> [Task goal]: Transcribe the whole listing exactly; the images stay out.

> [Working data]:

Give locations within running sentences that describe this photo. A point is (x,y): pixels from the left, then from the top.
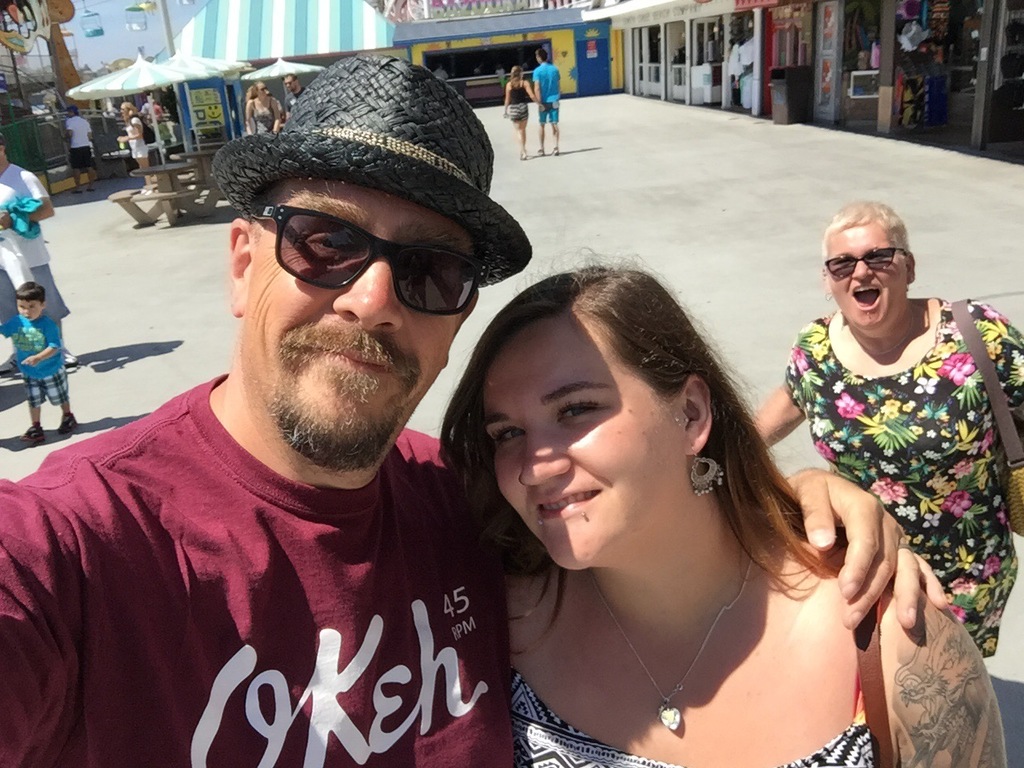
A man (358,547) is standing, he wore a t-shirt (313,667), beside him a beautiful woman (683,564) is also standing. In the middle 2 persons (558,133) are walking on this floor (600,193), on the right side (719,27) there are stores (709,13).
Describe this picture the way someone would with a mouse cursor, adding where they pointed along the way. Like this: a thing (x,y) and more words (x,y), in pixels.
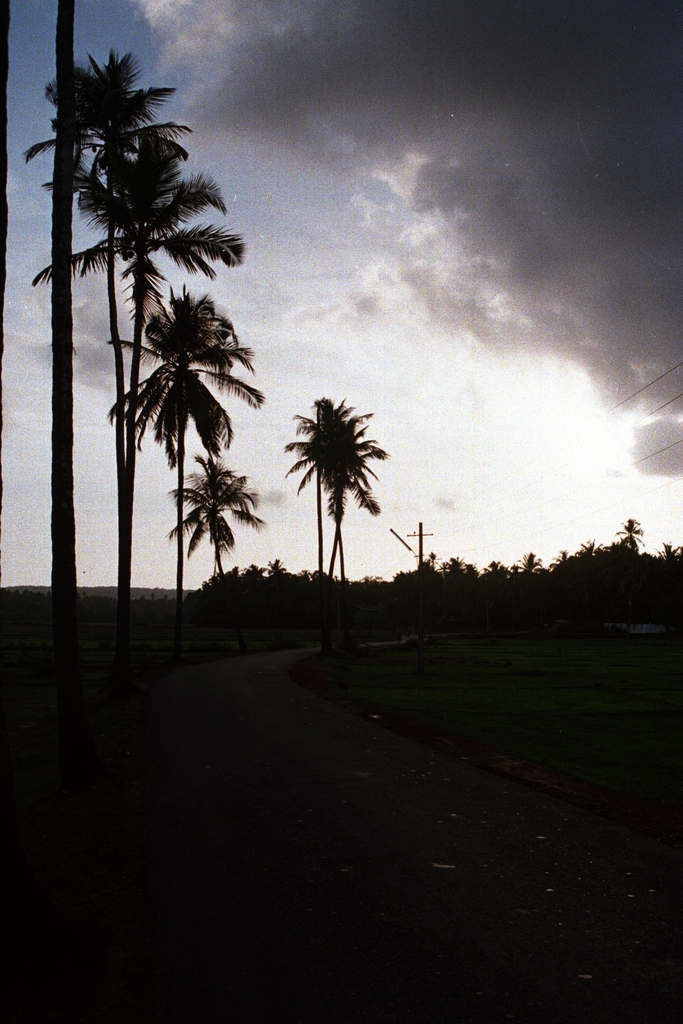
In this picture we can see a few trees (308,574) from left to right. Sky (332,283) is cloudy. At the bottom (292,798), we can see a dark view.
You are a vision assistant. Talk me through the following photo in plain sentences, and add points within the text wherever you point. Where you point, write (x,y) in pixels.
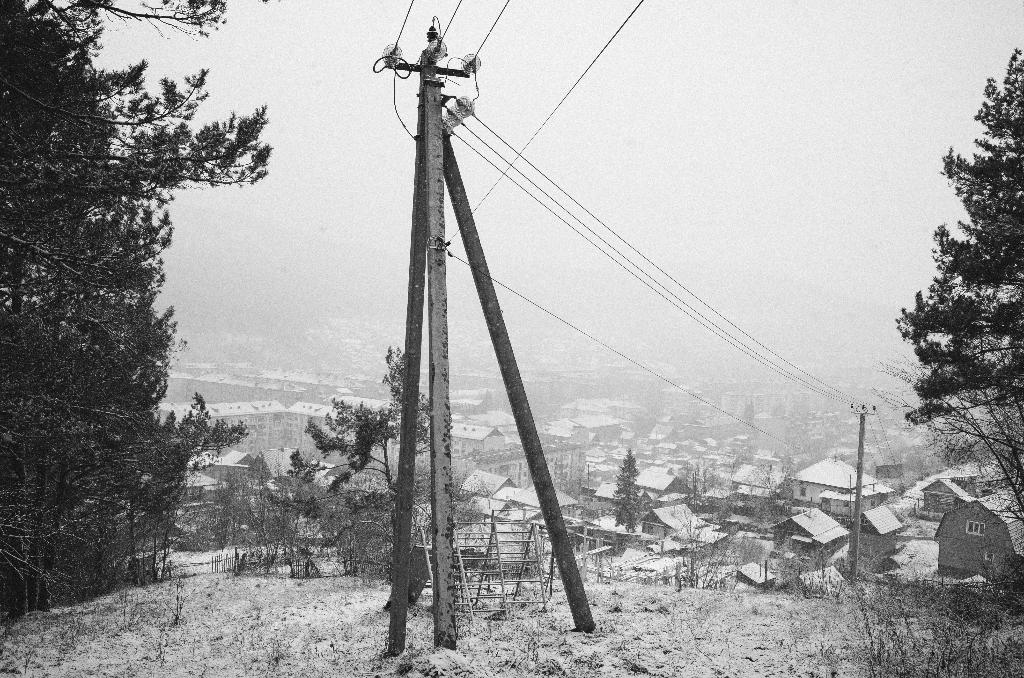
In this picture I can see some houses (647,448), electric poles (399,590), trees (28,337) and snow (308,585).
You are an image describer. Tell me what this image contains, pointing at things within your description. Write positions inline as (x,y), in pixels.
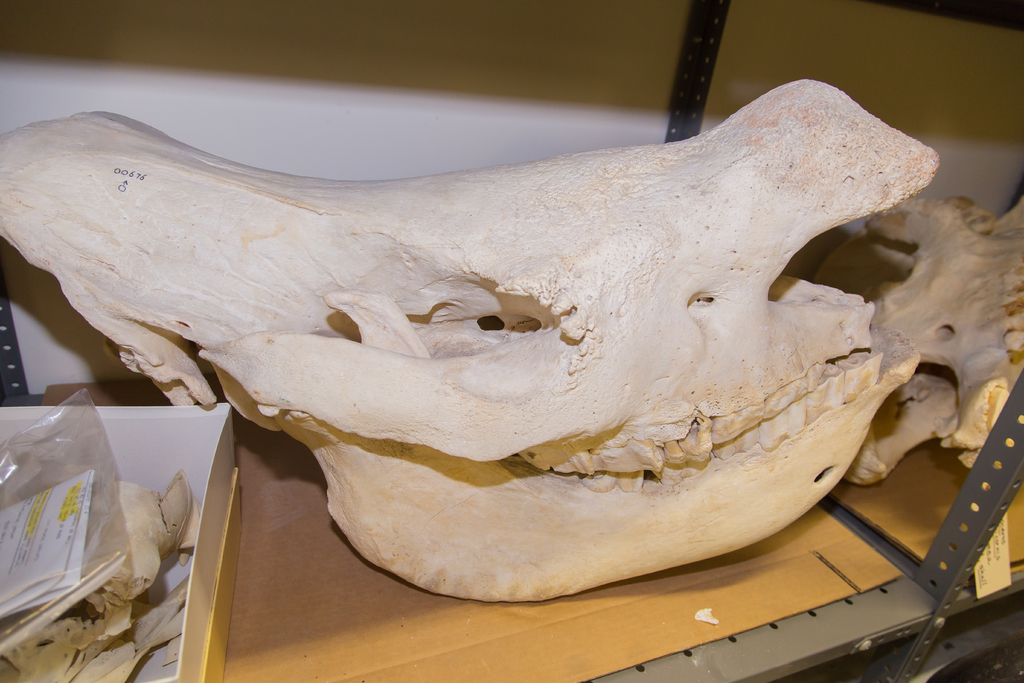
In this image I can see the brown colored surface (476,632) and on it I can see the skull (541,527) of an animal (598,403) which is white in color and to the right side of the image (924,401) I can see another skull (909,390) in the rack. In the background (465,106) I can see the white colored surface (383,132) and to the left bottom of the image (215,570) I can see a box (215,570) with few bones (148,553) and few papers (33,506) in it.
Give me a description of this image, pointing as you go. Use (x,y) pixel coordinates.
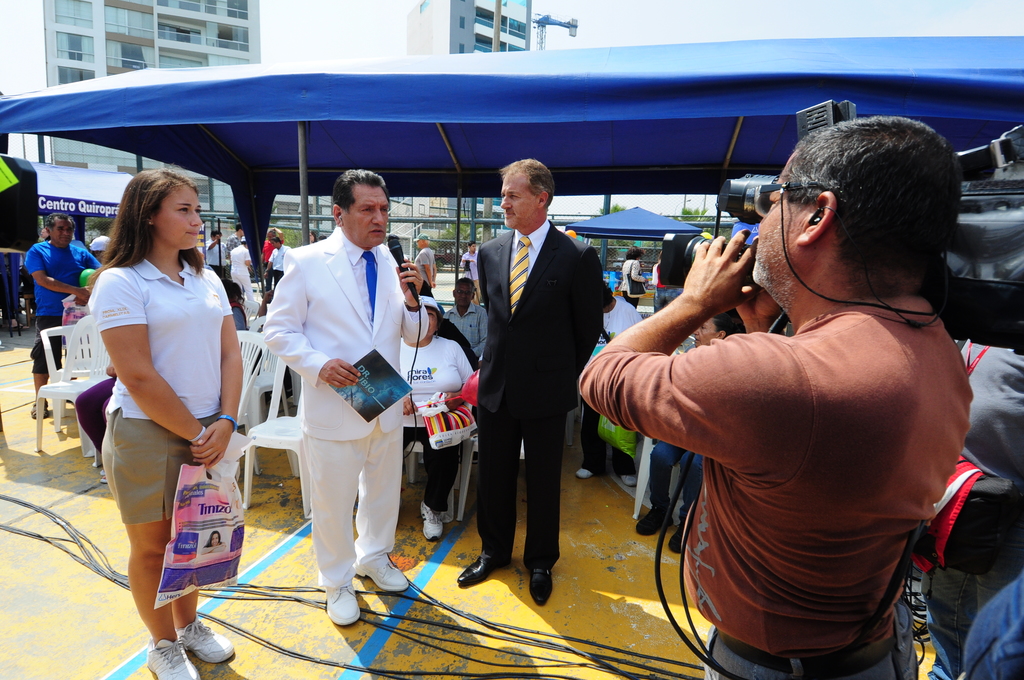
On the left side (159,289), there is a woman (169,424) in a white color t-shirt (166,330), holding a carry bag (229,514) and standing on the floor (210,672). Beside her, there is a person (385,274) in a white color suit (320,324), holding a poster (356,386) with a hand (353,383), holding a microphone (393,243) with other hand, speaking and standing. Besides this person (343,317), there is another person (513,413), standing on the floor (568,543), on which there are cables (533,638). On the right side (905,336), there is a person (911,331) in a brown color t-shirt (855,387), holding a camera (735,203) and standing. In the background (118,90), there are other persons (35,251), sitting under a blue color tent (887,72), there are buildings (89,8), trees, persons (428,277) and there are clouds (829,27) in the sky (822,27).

> [Expected answer]:
Give locations within running sentences that describe this photo. A point is (x,y): pixels from the left, then from the top.
A man (358,547) is standing, he wore a t-shirt (313,667), beside him a beautiful woman (683,564) is also standing. In the middle 2 persons (558,133) are walking on this floor (600,193), on the right side (719,27) there are stores (709,13).
Describe this picture the way someone would with a mouse cursor, adding where they pointed along the way. Like this: a thing (x,y) and more words (x,y), in pixels.
In this picture we can see a few trees (308,574) from left to right. Sky (332,283) is cloudy. At the bottom (292,798), we can see a dark view.
You are a vision assistant. Talk me through the following photo in plain sentences, and add points within the text wherever you point. Where you point, write (x,y) in pixels.
In this picture I can see some houses (647,448), electric poles (399,590), trees (28,337) and snow (308,585).
You are an image describer. Tell me what this image contains, pointing at things within your description. Write positions inline as (x,y), in pixels.
In this image I can see the brown colored surface (476,632) and on it I can see the skull (541,527) of an animal (598,403) which is white in color and to the right side of the image (924,401) I can see another skull (909,390) in the rack. In the background (465,106) I can see the white colored surface (383,132) and to the left bottom of the image (215,570) I can see a box (215,570) with few bones (148,553) and few papers (33,506) in it.
Give me a description of this image, pointing as you go. Use (x,y) pixel coordinates.
On the left side (159,289), there is a woman (169,424) in a white color t-shirt (166,330), holding a carry bag (229,514) and standing on the floor (210,672). Beside her, there is a person (385,274) in a white color suit (320,324), holding a poster (356,386) with a hand (353,383), holding a microphone (393,243) with other hand, speaking and standing. Besides this person (343,317), there is another person (513,413), standing on the floor (568,543), on which there are cables (533,638). On the right side (905,336), there is a person (911,331) in a brown color t-shirt (855,387), holding a camera (735,203) and standing. In the background (118,90), there are other persons (35,251), sitting under a blue color tent (887,72), there are buildings (89,8), trees, persons (428,277) and there are clouds (829,27) in the sky (822,27).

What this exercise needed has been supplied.